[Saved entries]

------------------------------

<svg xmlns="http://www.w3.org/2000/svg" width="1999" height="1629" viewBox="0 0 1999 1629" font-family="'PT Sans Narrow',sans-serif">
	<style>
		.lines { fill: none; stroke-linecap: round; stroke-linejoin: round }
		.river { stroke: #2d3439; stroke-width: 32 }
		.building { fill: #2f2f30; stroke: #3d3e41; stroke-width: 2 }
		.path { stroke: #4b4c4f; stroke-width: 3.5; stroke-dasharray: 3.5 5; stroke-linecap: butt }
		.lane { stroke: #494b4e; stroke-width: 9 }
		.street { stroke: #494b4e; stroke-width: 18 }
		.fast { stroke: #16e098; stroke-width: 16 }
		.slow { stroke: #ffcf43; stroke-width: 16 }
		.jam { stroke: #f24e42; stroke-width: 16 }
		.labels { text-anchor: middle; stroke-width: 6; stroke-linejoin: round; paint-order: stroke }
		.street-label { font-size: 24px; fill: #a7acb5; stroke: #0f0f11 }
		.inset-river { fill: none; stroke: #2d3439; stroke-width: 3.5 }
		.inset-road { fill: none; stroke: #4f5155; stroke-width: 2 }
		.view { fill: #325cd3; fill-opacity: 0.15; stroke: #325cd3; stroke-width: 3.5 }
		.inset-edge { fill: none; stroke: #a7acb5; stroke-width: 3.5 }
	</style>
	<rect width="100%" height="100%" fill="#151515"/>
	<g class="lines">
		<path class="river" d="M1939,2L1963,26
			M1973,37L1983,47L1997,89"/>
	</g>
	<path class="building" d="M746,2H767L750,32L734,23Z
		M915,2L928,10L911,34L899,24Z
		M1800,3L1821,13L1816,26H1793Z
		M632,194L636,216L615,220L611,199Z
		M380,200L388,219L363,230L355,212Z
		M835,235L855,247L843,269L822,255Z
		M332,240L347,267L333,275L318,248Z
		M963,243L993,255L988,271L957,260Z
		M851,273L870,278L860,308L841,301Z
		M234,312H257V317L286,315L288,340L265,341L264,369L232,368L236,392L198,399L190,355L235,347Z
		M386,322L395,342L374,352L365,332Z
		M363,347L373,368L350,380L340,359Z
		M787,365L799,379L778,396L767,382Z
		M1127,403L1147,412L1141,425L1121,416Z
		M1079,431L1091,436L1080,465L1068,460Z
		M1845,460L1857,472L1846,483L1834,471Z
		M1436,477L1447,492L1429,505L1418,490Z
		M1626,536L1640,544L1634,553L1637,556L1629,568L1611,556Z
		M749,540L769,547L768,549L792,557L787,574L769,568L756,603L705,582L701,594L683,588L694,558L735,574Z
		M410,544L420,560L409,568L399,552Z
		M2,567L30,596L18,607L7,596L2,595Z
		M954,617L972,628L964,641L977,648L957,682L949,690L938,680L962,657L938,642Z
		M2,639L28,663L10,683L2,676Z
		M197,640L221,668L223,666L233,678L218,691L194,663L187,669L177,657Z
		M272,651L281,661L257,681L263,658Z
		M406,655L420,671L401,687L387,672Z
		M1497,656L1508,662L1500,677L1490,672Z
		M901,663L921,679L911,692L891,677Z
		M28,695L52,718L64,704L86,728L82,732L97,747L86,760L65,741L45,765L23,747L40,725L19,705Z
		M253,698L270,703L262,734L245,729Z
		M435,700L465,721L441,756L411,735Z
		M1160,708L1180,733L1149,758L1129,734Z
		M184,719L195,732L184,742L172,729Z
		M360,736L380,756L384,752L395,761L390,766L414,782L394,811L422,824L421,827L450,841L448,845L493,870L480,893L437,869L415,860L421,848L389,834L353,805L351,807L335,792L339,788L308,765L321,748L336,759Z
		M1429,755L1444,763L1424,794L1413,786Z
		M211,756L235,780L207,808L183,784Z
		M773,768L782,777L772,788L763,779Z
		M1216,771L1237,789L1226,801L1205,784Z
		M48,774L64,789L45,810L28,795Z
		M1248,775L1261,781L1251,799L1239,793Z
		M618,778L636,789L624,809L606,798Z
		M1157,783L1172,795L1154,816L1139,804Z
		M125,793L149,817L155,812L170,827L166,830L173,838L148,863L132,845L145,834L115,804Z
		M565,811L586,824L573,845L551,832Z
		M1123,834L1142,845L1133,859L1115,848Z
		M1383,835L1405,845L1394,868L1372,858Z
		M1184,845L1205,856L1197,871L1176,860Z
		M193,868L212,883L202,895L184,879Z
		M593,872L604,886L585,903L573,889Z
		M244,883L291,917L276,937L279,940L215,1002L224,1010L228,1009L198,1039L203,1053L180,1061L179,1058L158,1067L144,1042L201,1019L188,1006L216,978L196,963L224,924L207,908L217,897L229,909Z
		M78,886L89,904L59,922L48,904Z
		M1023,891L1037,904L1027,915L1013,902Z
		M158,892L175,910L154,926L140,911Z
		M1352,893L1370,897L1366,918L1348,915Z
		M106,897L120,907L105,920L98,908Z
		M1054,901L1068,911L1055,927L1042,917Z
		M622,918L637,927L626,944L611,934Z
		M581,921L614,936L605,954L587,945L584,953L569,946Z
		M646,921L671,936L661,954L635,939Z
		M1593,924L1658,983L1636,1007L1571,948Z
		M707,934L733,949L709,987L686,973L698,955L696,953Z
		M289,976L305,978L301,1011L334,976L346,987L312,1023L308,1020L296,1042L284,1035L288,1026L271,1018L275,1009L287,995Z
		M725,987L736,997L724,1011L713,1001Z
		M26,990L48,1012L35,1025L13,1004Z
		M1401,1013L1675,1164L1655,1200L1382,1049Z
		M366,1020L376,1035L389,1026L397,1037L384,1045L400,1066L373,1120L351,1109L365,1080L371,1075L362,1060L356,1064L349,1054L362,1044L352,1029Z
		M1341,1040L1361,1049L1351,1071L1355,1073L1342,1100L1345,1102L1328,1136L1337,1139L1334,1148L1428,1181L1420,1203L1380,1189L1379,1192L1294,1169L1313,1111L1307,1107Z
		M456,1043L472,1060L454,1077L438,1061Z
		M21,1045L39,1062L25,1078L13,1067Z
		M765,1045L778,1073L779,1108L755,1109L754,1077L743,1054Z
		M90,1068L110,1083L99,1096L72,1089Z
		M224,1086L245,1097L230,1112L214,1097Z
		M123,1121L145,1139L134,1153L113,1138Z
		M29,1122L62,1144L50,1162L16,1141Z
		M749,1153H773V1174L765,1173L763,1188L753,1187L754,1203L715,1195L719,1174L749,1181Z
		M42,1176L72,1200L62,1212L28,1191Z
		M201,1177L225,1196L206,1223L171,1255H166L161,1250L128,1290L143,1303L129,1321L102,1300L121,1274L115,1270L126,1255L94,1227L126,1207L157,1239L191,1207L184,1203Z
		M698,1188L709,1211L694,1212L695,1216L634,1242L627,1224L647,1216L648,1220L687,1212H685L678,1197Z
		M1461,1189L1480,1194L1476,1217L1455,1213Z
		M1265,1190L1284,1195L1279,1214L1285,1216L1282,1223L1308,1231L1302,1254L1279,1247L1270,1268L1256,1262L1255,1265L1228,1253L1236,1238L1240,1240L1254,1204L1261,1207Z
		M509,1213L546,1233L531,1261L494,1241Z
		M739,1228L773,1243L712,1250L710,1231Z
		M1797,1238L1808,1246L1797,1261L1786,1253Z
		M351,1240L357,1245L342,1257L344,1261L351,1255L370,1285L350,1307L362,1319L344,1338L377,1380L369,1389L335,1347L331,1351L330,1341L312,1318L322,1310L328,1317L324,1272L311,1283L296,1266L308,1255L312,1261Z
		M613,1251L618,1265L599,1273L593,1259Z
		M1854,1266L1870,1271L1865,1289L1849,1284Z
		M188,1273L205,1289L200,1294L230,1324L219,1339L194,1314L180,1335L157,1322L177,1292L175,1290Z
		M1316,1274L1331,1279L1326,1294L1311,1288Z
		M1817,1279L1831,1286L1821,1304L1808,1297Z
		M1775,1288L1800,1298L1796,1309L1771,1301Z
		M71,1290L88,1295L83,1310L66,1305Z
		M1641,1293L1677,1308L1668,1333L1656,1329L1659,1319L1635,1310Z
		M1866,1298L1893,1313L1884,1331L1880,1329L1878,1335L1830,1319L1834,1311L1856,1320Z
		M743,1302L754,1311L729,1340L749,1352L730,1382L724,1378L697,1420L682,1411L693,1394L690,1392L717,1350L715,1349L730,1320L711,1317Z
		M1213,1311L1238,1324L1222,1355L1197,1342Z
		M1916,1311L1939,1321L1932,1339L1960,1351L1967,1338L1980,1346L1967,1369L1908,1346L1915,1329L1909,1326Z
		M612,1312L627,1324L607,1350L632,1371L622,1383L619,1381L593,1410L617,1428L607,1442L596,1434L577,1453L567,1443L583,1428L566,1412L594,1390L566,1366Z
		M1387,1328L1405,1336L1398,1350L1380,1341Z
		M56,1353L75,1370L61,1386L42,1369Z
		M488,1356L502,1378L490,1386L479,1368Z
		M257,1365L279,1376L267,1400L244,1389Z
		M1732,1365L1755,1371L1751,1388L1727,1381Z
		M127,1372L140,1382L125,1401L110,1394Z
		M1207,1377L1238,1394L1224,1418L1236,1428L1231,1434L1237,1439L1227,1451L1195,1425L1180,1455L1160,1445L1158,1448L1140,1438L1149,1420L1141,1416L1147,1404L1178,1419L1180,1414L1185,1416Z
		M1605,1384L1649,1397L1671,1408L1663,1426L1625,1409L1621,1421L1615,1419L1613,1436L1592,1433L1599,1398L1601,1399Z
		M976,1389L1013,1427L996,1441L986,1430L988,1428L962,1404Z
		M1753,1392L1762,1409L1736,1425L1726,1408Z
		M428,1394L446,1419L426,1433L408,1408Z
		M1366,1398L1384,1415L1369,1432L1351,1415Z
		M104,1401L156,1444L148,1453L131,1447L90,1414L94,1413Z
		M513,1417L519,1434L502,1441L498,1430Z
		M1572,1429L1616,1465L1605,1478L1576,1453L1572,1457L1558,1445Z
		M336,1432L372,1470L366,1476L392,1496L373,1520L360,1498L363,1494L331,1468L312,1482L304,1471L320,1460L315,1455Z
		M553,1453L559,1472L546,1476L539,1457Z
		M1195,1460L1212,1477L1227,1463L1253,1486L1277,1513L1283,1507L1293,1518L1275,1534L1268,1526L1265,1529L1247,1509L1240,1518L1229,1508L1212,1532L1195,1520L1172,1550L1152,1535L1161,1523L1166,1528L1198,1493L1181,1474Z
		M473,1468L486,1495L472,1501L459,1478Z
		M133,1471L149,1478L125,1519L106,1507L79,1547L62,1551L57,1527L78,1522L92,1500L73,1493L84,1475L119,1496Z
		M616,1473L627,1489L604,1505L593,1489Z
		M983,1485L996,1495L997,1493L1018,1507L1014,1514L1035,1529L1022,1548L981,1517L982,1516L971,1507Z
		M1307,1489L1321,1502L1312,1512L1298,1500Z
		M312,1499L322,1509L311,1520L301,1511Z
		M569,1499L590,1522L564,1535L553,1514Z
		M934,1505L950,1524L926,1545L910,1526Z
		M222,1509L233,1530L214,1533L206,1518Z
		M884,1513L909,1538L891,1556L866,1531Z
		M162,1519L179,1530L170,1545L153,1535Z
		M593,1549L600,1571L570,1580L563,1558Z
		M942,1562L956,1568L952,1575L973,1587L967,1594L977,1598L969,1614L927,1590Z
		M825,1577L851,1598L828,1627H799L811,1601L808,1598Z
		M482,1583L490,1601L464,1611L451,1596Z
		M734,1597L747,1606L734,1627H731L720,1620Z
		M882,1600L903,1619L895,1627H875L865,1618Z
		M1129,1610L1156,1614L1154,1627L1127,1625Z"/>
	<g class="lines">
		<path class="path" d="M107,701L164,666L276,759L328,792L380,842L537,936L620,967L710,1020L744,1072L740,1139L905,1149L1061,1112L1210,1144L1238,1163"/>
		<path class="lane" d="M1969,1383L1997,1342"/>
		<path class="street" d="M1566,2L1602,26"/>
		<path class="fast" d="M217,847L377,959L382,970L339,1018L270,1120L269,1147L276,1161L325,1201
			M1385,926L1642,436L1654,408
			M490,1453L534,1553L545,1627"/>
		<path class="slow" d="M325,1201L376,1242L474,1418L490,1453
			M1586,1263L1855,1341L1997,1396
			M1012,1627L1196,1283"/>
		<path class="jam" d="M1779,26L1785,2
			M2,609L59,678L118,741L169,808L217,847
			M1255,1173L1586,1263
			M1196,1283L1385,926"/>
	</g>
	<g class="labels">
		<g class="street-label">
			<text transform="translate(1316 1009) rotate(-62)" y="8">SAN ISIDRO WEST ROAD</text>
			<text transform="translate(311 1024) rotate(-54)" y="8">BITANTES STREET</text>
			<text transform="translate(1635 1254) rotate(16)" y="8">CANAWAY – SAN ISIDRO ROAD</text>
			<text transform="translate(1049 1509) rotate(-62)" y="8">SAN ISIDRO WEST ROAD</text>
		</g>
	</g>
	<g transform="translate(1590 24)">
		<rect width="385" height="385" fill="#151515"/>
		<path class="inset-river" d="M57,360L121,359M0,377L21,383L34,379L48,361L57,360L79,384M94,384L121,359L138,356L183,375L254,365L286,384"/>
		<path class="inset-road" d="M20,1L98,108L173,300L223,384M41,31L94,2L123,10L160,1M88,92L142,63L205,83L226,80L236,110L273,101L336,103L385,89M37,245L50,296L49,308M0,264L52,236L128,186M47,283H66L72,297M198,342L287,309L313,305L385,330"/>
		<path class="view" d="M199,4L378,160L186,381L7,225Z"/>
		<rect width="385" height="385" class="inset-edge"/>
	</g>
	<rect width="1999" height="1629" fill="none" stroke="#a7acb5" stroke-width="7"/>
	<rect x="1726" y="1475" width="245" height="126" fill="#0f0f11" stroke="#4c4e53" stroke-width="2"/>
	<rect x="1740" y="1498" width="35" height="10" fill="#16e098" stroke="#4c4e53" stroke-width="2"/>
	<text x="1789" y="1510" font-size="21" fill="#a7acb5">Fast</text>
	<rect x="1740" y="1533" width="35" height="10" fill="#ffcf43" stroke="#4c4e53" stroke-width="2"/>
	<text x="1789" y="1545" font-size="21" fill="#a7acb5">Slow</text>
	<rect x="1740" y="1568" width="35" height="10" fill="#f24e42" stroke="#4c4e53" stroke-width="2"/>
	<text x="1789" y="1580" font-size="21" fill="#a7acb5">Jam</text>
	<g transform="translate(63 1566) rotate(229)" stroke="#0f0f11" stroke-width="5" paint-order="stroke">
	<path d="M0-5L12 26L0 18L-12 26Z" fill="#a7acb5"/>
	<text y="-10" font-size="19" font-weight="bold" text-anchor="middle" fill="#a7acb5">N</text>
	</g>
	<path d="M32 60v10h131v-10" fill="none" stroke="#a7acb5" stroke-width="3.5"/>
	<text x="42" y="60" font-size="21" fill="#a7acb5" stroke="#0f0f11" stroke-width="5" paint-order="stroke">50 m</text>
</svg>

------------------------------

ACTIVITY.
Your task is to restate, word for word, only those lines above that fall between the line holding "M211,756L235,780L207,808L183,784Z" and the line holding "M581,921L614,936L605,954L587,945L584,953L569,946Z", inclusive.

REPLY.
		M211,756L235,780L207,808L183,784Z
		M773,768L782,777L772,788L763,779Z
		M1216,771L1237,789L1226,801L1205,784Z
		M48,774L64,789L45,810L28,795Z
		M1248,775L1261,781L1251,799L1239,793Z
		M618,778L636,789L624,809L606,798Z
		M1157,783L1172,795L1154,816L1139,804Z
		M125,793L149,817L155,812L170,827L166,830L173,838L148,863L132,845L145,834L115,804Z
		M565,811L586,824L573,845L551,832Z
		M1123,834L1142,845L1133,859L1115,848Z
		M1383,835L1405,845L1394,868L1372,858Z
		M1184,845L1205,856L1197,871L1176,860Z
		M193,868L212,883L202,895L184,879Z
		M593,872L604,886L585,903L573,889Z
		M244,883L291,917L276,937L279,940L215,1002L224,1010L228,1009L198,1039L203,1053L180,1061L179,1058L158,1067L144,1042L201,1019L188,1006L216,978L196,963L224,924L207,908L217,897L229,909Z
		M78,886L89,904L59,922L48,904Z
		M1023,891L1037,904L1027,915L1013,902Z
		M158,892L175,910L154,926L140,911Z
		M1352,893L1370,897L1366,918L1348,915Z
		M106,897L120,907L105,920L98,908Z
		M1054,901L1068,911L1055,927L1042,917Z
		M622,918L637,927L626,944L611,934Z
		M581,921L614,936L605,954L587,945L584,953L569,946Z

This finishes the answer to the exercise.